Driftwood LNG developer Tellurian resumes gas drilling after 2 1/2-year pause

Driftwood LNG developer Tellurian resumes gas drilling after 2 1/2-year pause

Highlights

Company has small acreage position in Haynesville

Price trajectory renews liquefaction project optimism

Houston — Tellurian has resumed gas drilling in Louisiana's Haynesville Shale after not spudding a well in 2 1/2 years, Executive Chairman Charif Souki said April 27.

The disclosure, in a podcast posted on Tellurian's website, comes as the company recently paid off all its debt and continues to focus on securing commercial deals to finance construction of its proposed Driftwood LNG export terminal in Louisiana.

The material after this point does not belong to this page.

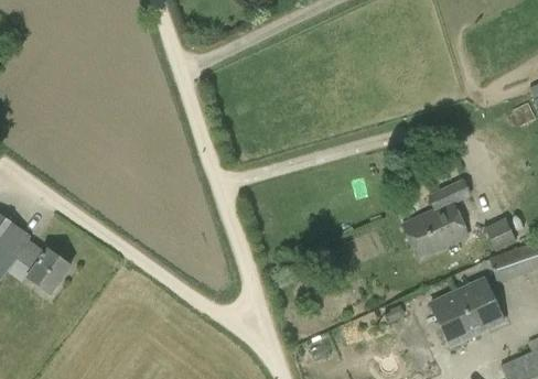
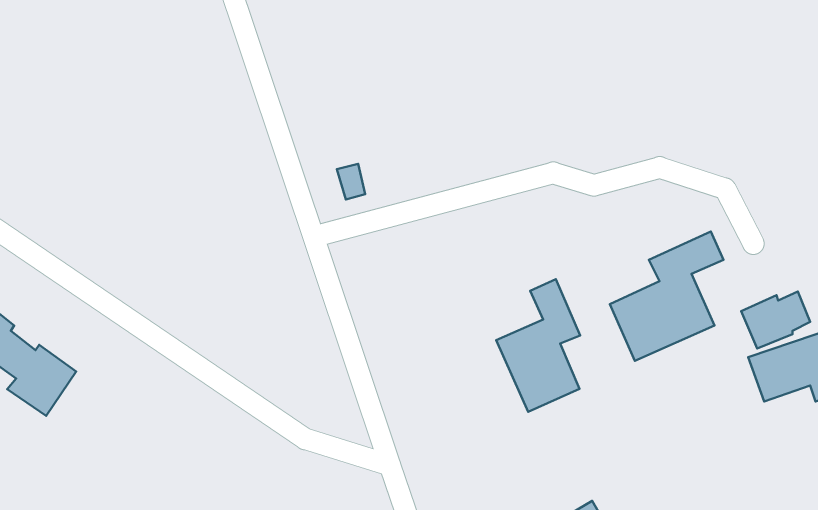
building: none -> [496,279,580,412]
building: [429,277,504,346] -> none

In an interview with S&P Global Platts in March, CEO Octavio Simoes said Tellurian plans to produce all the natural gas it will need to feed Driftwood and will not sanction the up to 27 million mt/year liquefaction project until it has secured sufficient upstream reserves for the 16 million mt/year first phase. Though it currently has a small acreage position in the Haynesville -- 9,373 net acres and interests in 72 producing wells as of March -- Tellurian is looking to grow. It resumed its drilling program by spudding a new well April 25, Souki said in the company podcast.

"At current prices and where we think prices will continue to go, it makes a lot of sense to resume drilling again," Souki said.

Production forecast revised upward

Recent strength in US gas production has resulted in over a 1 Bcf/d upward revision to Platts' summer 2021 production forecast and likewise an increase to the October 2021 US storage forecast from 3.3 Tcf to 3.5 Tcf.

While domestic gas prices are incentivizing drilling, robust demand has been bullish for global prices, strengthening netbacks to the Gulf Coast from Asia and Europe and spurring record US LNG exports during what is traditionally shoulder season, when facilities undergo routine maintenance.

Those trends, together with the company clearing its balance sheet with a $17 million debt payment April 23, bode well for Tellurian's hopes for building Driftwood, Souki said.

"We are debt free, drilling with equity and focusing on incurring no additional risk," Souki said. "We're protecting the downside, and we're preparing for the wonderful upside that the global natural gas industry is providing us."

Firm commitment by Total

At full development, about half of Driftwood's capacity has been expected to be used by equity investment partners that Tellurian has been soliciting for the last few years. The remaining capacity is to be retained by Tellurian to market on its own.

To date, however, only France's Total has made a firm commitment to an equity partnership in Driftwood -- a $500 million deal signed in 2019. Total can walk away from the project investment if Tellurian does not declare a final investment decision by June.

While Tellurian continues to pursue investment partners, it is offering 10 million mt/year of Driftwood supply for a 10-year term for the price of the monthly Platts JKM assessment or Dutch TTF index, minus the cost of shipping. By eliminating the US Henry Hub gas price from the equation, Tellurian hopes to alleviate one measure of volatility that has so far prevented it and many of its North American competitors from building new liquefaction terminals.

"You can think of Tellurian as an option on the global gas markets," Souki said in the podcast.